= Automated quality control of meteorological observations =

Spotting inaccurate weather observations

A meteorological observation at a given place can be inaccurate for a variety of reasons, such as a hardware defect. Quality control can help spot which meteorological observations are inaccurate.

One of the main automated quality control programs used today in the area of meteorological observations is the meteorological assimilation data ingest system (MADIS).

==History==
Weather observation quality control systems verify probability, history, and trends. One of the main and simplest forms of quality control is the check of probability. This check throws out impossible observations, such as the dew point being higher than the temperature or data outside acceptable ranges, such as temperatures over 200 degrees Fahrenheit. Another basic quality control check is to have the data compared to preset geographic extremes, perhaps combined with diurnal variations. However this only flags the data as uncertain because the station could be reporting correctly but there is no way to know. A better way is to correlate with previous observations as well as the other simple checks. This method uses one hour persistence to check the quality of the current observation. This method makes continuity of observations better since the system is able to make better judgments on whether the current observations are bad or not.

==Current==
Systems such as MADIS use a three-pronged approach to quality control. This approach is much better mainly because it has more information to compare the current observation to. The first part of the process is the limit check. As already described the program checks whether the observation is within predetermined limits that are set according to whether they can physically exist or not. The second part is the temporal check which compares the station to its closest surrounding stations. The third part is internal checking, which compares the observation to previous ones and sees whether it makes sense or not. It also takes into account present weather conditions so that the data is not considered bad just because the system is set for fair weather.
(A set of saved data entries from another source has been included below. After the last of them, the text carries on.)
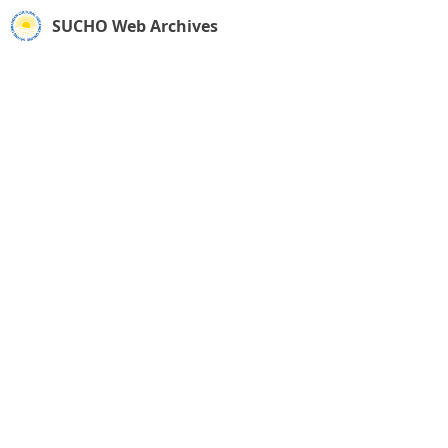
SUCHO Web Archives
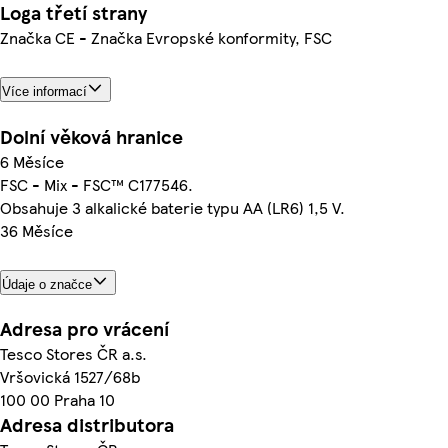
Loga třetí strany
Značka CE - Značka Evropské konformity, FSC
Více informací
Dolní věková hranice
6 Měsíce
FSC - Mix - FSC™ C177546.
Obsahuje 3 alkalické baterie typu AA (LR6) 1,5 V.
36 Měsíce
Údaje o značce
Adresa pro vrácení
Tesco Stores ČR a.s.
Vršovická 1527/68b
100 00 Praha 10
Adresa distributora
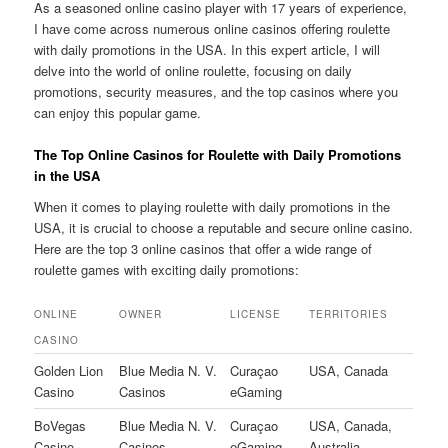
As a seasoned online casino player with 17 years of experience,
I have come across numerous online casinos offering roulette
with daily promotions in the USA. In this expert article, I will
delve into the world of online roulette, focusing on daily
promotions, security measures, and the top casinos where you
can enjoy this popular game.
The Top Online Casinos for Roulette with Daily Promotions
in the USA
When it comes to playing roulette with daily promotions in the
USA, it is crucial to choose a reputable and secure online casino.
Here are the top 3 online casinos that offer a wide range of
roulette games with exciting daily promotions:
ONLINE
OWNER
LICENSE
TERRITORIES
CASINO
Golden Lion
Blue Media N. V.
Curaçao
USA, Canada
Casino
Casinos
eGaming
BoVegas
Blue Media N. V.
Curaçao
USA, Canada,
Casino
Casinos
eGaming
Australia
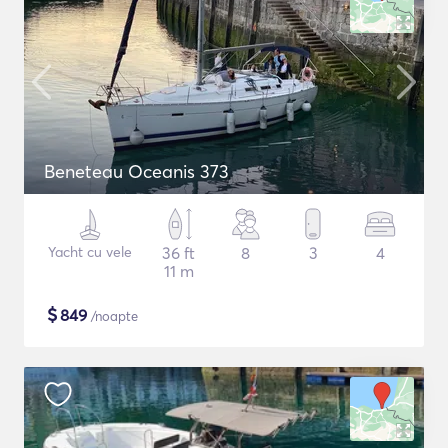
Beneteau Oceanis 373
Yacht cu vele
36 ft
8
3
4
11 m
$
849
/noapte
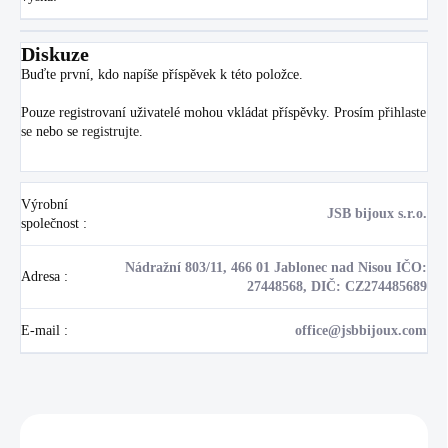
Diskuze
Buďte první, kdo napíše příspěvek k této položce.
Pouze registrovaní uživatelé mohou vkládat příspěvky. Prosím
přihlaste
se
nebo se
registrujte
.
Výrobní
JSB bijoux s.r.o.
společnost
:
Nádražní 803/11, 466 01 Jablonec nad Nisou IČO:
Adresa
:
27448568, DIČ: CZ274485689
E-mail
:
office@jsbbijoux.com
Zákazníci také nakoupili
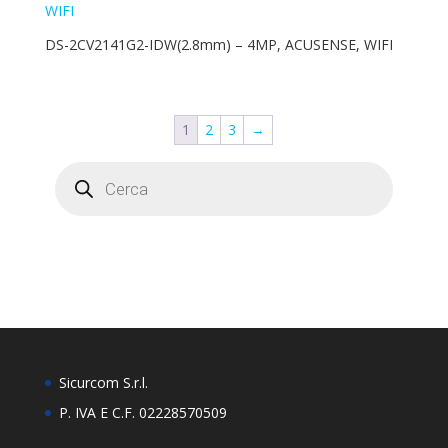
DS-2CV2141G2-IDW(2.8mm) – 4MP, ACUSENSE, WIFI
1
2
3
→
Products
search
Sicurcom S.r.l.
P. IVA E C.F. 02228570509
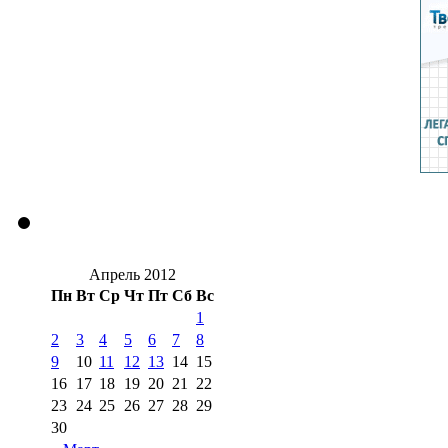
Апрель 2012
Пн
Вт
Ср
Чт
Пт
Сб
Вс
1
2
3
4
5
6
7
8
9
10
11
12
13
14
15
16
17
18
19
20
21
22
23
24
25
26
27
28
29
30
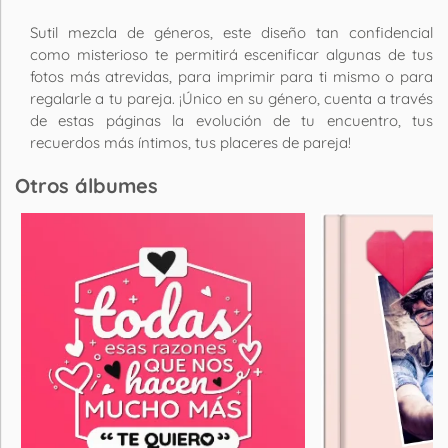
Sutil mezcla de géneros, este diseño tan confidencial
como misterioso te permitirá escenificar algunas de tus
fotos más atrevidas, para imprimir para ti mismo o para
regalarle a tu pareja. ¡Único en su género, cuenta a través
de estas páginas la evolución de tu encuentro, tus
recuerdos más íntimos, tus placeres de pareja!
Otros álbumes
Each one of MADIS' quality control checks are organized into three different levels. Level one is the validity tests, level two is the internal checks and also statistical spatial tests and level three is the spatial test. The level two statistical spatial test tests whether or not the station has failed any quality control check more than 75% of the time during the previous seven days. Once this has happened the station will continue to fail until it improves to failing only 25% of the time. The spatial check for the MADIS program also uses a reanalysis procedure: If there is a large difference between the station being checked and the station that it is being checked against, then one of them is wrong. Instead of assuming that the station being checked is wrong, the program then moves on to the other stations that are near the one being checked. If the station that is being checked still is way off compared to most of the stations surrounding it then it is flagged as bad. However if the station is close to all of the other ones except for one then that one is assumed bad.